Stated problem:
Answer these from the passage about Brown and slavery:
1. On Twitter, what three things did Brown say Islam and he condemn?
2. In the long quotation, what two words describe the idea of thinking of slavery as property?
3. What does the speaker in that quotation say the term slavery doesn't really do?

— begin Provided passage —

After the scandal broke, Brown declared on Twitter, “Islam as a faith and I as a person condemn slavery, rape and concubinage.”

Of course.

All Brown has to do is redefine slavery, rape, etc and then he can safely condemn it. If Islamic slavery and rape no longer mean owning another human being and non-consensual sexual acts, then Brown isn’t rejecting them.

“And this obsession with thinking of slavery as property it’s [unintelligible]. I think that’s actually a really … odd … and … and … and unhelpful way to think about slavery, and it kind of gets you locked in this … way of thinking where, if you talk about ownership and people … that you’ve already transgressed some moral boundary that you can’t come back from. But I don’t think that’s true at all. Uh, [unintelligible] I’m trying to think about what slavery actually means, and to show that it doesn’t really … the term doesn’t really mean anything. Uh, that it … it that there’s … so many different phenomena that we would lump under this”

— end Provided passage —
— begin Data entries —

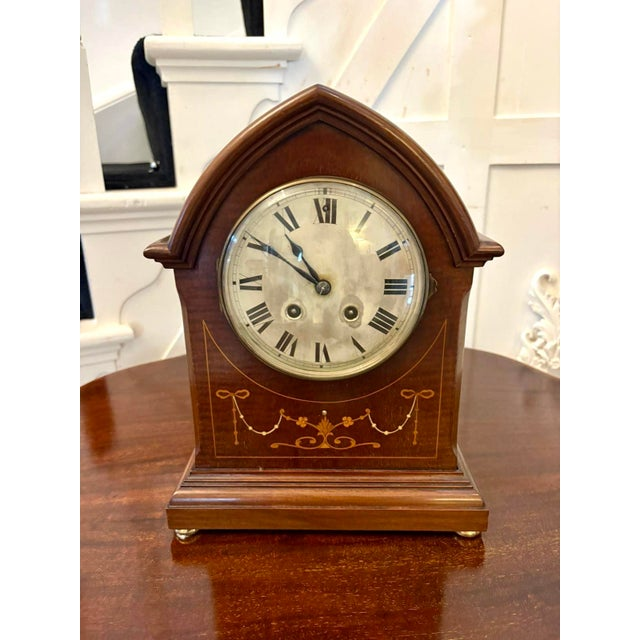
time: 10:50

— end Data entries —
— begin Data entries —

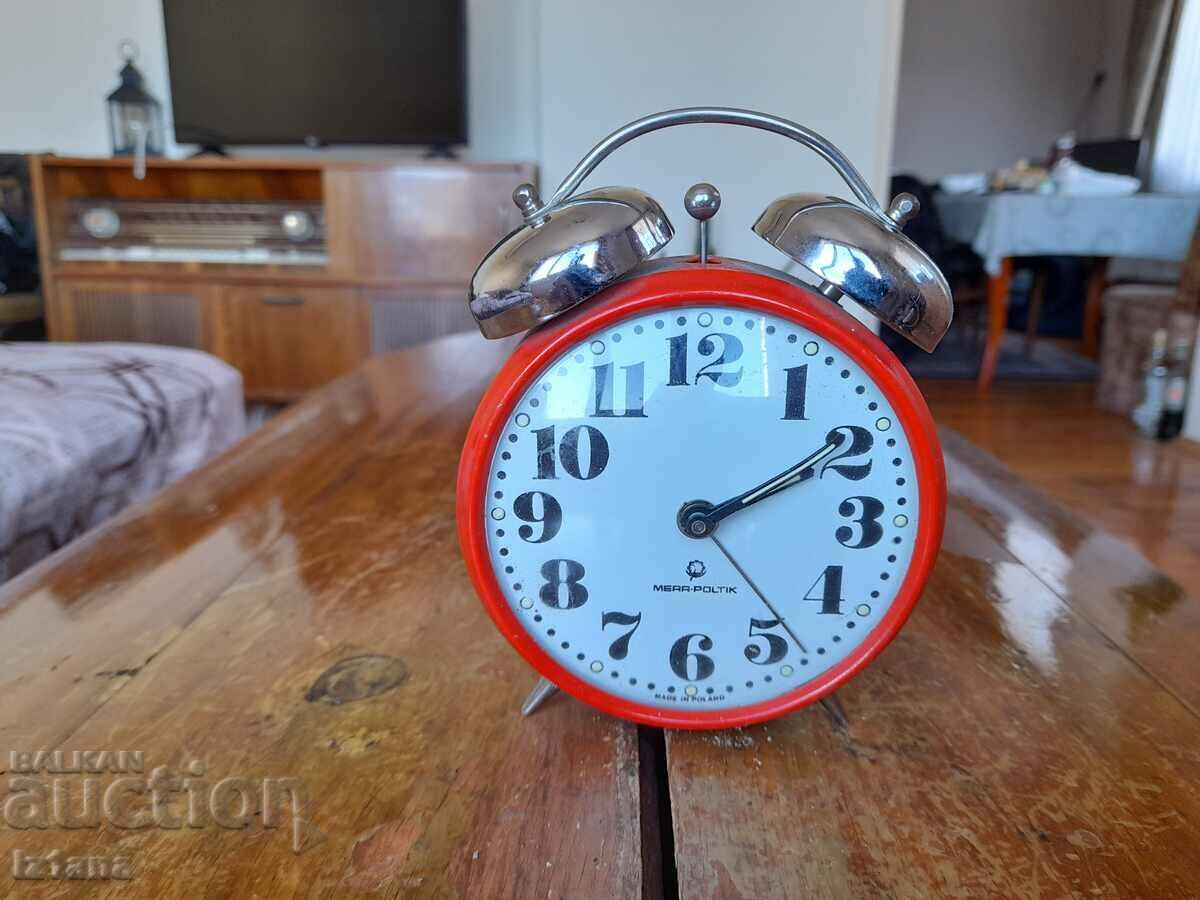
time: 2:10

— end Data entries —
— begin Data entries —

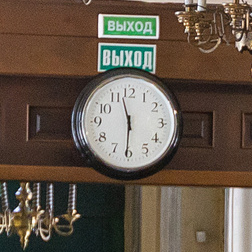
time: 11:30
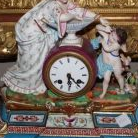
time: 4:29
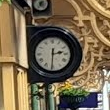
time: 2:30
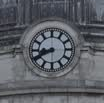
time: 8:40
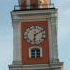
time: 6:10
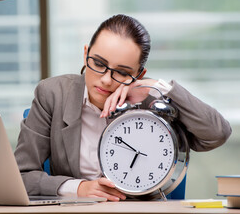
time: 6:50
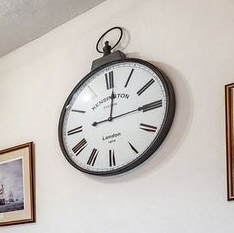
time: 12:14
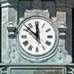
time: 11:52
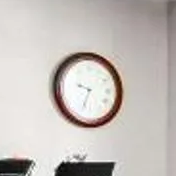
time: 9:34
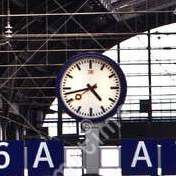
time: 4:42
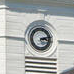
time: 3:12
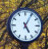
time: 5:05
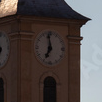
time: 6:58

— end Data entries —

Answer:
1. Slavery, rape and concubinage.
2. Odd and unhelpful.
3. It doesn't really mean anything.